Why Healthcare Culture is the Key to Transforming Today’s Care Delivery Models

What’s the Situation with Healthcare Culture?

Nurses are the backbone of the healthcare industry, in the sense that a hospital only stands as tall as its nurses. They are the frontline workers who work tirelessly to provide quality care to patients, too often sacrificing their own well-being in the process. It should come as little surprise that more and more nurses are deciding that working long hours, in high-stress situations, isn’t worth the pay and stress. 

The reality of the situation is that the current state of the nursing workforce and healthcare culture is not sustainable. The industry is facing a shortage of nurses due to various reasons, including burnout and dissatisfaction with the work. Without fundamental changes in the value employers place upon nurses and the “work” of nursing, the industry will continue to lose nurses, jeopardizing the quality, safety, availability, and affordability of patient care. 

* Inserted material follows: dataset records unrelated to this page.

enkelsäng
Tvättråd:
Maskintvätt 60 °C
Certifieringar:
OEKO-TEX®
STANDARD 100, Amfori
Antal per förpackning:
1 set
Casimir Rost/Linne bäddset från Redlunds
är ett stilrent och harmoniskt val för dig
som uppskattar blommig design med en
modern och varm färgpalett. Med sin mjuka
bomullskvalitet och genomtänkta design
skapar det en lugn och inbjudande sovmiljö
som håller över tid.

The Issue is Nurse Retention!

To be completely clear, the healthcare industry has been struggling to retain nurses for years, very few of the problems facing us now are new, just occurring on a larger scale than before due to the culture. The existing healthcare culture, high workload, long hours, and stressful work environment have resulted in many nurses burning out, and eventually asking themselves “Is what I’m getting paid worth this stress? Could they even pay me enough to stay?” Statistically the answer to this question has been “No” which leads to nurses not just quitting the hospital they work at, but leaving the profession entirely. 

Pandemic Panic Punishments!

In recent years, the COVID-19 pandemic exacerbated these problems, forcing an already shrinking pool of nurses into performing strenuous, but necessary, quarantine procedures. Throughout the pandemic nurses were not just dealing with the high amount of pandemic-panic that the public was, they were doing it while working long hours, dealing with intense emotional stress, and facing a much increased risk of infection. 

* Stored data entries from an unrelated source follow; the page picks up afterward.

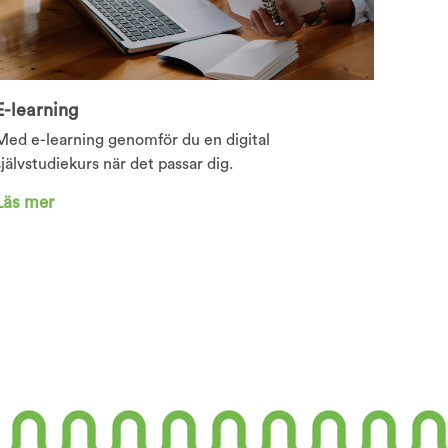
E-learning
Med e-learning genomför du en digital
självstudiekurs när det passar dig.
Läs mer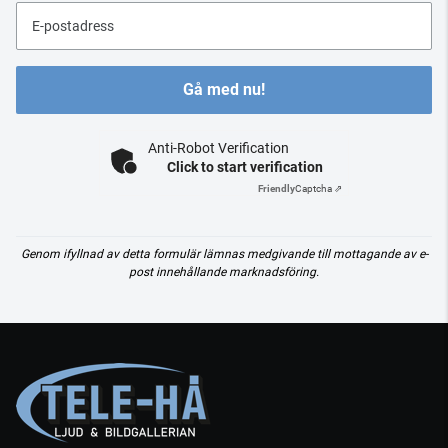
E-postadress
Gå med nu!
Anti-Robot Verification
Click to start verification
Friendly
Captcha ⇗
Genom ifyllnad av detta formulär lämnas medgivande till mottagande av e-
post innehållande marknadsföring.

This has resulted in over 100,000 nurses leaving the profession or taking a leave of absence. The result is that turnover continues to compound creating a situation that has become untenable, and the healthcare industry needs to take urgent action to address these issues. 

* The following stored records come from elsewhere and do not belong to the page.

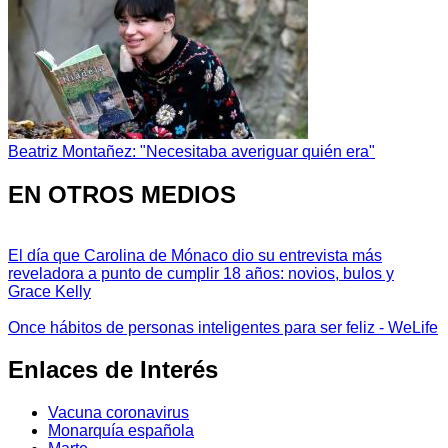
Beatriz Montañez: "Necesitaba averiguar quién era"
EN OTROS MEDIOS
El día que Carolina de Mónaco dio su entrevista más
reveladora a punto de cumplir 18 años: novios, bulos y
Grace Kelly
Once hábitos de personas inteligentes para ser feliz - WeLife
Enlaces de Interés
Vacuna coronavirus
Monarquía española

Healthcare Culture is a Path Forward.

There is no one answer to these problems, and it will take multiple solutions to solve each of these problems. One of the most theoretically simple solutions is creating a culture that prioritizes the satisfaction of both staff and patients. This means creating a work environment that is safe, supportive, respectful, and empowering. 

Healthcare organizations need to recognize the importance of the mental and emotional well-being of their nursing staff and take steps to ensure both. This includes providing opportunities for professional development, offering mental health and wellness support after traumatic cases, and continuously recognizing and rewarding staff for their hard work in a significant and lasting way. 

Focus on Collaboration and Communication.

One way to create a healthcare culture that prioritizes the satisfaction of both patients and nurses is to simplify collaboration and communication between nurses and other healthcare professionals. When nurses are encouraged to work collaboratively with doctors, therapists, pharmacists, and other healthcare professionals, they are more likely to feel valued and engaged in their work. 

How can this work be made easier? Is there technology that can support these efforts? More than just nurse satisfaction, making it easy for nurses to be involved in creating their work allows for a critically important point of view to be expressed.  

Promote Work-Life Balance!

Another important aspect of creating a positive healthcare culture is promoting work-life balance. Nurses don’t just need time to rest and recharge, they need the time to be there for the people in their lives. Work-life balance isn’t about making sure your employees have enough time to eat, bathe, and sleep between shifts; It’s about making sure that your employees have what they need to give a hundred percent at work and at home. 

This means offering flexible schedules (are 12 hour shifts the right thing for everyone? Are there alternatives?) allowing for time off, and providing resources for stress management and self-care. When nurses feel supported in their personal lives, they are more likely to be engaged and productive at work; this, in turn, leads to better patient outcomes and improved staff satisfaction


In conclusion, the healthcare industry needs to prioritize the satisfaction of both patients and staff to address the ongoing shortage of nurses. Creating a culture that is safe, supportive, empowering, respectful and aware is essential to achieving this goal. Healthcare organizations need to take a proactive approach to addressing the mental and emotional well-being of their staff, promoting professional collaboration and communication, and promoting work-life balance. By doing so, they can create a work environment that is not only sustainable but actually attractive to new nurses, ensuring that all patients receive the quality care they deserve.